As Things Wind Down...

As Sun 'n Fun concludes, it comes home that the week has seen a lot of aviating, hangar flying, buying, selling and wishing. Even those for whom flying is a some-day dream, the allure of aviation holds sway. Here are some reminders of what the week was like.

If It's Not One Thing...

It's another, and in the business of showing and selling aircraft, neatness counts. Early on in this year's Sun 'n Fun adventure, rain-soaked grounds served as the nemesis of vendors and campers. As the week progressed, what was once mud turned to dust, necessitating morning rituals like this one. No word on whether he does windows, but we're not asking.

Teaching Homebuilding Skills

Many a homebuilder has heard the admonition from the uninitiated about how they love the idea of assembling their own plane, if only they possessed the skills necessary.

Here at Sun 'n Fun anyone interested can receive free instruction in the skills needed for pretty much any aspect of aircraft construction, such as building a wood aircraft, which volunteer instructor Dick Navratil (top photo) is providing here.

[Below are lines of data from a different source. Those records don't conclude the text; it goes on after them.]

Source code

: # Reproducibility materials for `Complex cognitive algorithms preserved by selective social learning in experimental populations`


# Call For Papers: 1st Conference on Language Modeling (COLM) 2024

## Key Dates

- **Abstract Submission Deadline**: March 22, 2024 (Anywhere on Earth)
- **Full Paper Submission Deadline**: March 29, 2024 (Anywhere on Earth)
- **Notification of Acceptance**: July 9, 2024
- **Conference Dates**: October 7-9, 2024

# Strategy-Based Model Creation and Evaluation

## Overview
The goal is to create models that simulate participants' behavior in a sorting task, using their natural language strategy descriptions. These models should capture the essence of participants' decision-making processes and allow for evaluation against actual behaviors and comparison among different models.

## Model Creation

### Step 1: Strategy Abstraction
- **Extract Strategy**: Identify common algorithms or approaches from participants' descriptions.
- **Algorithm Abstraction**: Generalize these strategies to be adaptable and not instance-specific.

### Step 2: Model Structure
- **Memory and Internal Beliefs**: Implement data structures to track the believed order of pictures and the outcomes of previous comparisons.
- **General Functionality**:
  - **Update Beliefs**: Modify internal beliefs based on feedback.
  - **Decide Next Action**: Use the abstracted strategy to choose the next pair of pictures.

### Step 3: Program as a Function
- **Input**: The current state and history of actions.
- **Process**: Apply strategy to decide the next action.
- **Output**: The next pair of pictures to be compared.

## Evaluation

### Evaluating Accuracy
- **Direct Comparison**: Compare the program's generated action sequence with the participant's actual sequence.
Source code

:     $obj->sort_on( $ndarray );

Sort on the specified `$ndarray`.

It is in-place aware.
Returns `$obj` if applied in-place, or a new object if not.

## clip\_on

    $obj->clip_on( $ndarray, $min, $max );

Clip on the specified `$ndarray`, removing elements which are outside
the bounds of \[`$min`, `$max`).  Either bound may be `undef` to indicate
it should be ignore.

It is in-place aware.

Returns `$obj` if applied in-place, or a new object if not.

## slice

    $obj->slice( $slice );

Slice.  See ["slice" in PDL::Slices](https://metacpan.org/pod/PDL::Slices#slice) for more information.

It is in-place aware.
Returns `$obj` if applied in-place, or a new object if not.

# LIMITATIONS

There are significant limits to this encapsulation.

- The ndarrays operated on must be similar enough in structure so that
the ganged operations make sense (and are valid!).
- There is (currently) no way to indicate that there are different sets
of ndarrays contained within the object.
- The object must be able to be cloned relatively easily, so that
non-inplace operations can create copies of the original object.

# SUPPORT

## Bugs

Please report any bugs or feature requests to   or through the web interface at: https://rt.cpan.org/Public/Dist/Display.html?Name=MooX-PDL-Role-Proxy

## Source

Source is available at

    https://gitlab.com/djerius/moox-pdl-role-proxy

Of course, depending on the project, the skills needed may include welding, fabric covering, composite construction of basic electrical systems and avionics, as Paul Edlund is doing in the bottom photo.

And we can't forget metal-working skills, as metal airframes are among the most common to kit-building projects. For those skills, Burl Nelson and Jim Hoak help convert the unenlightened into competent shapers of metal, including bending, forming and riveting as they're showing Dave Lautenschlager by assembling the rudder of a Zenith STOL 701 in the center shot.

Regardless of the discipline taught, the volunteer teachers possess the experience required to pass on their knowledge to those hungry to fly a machine of their own making.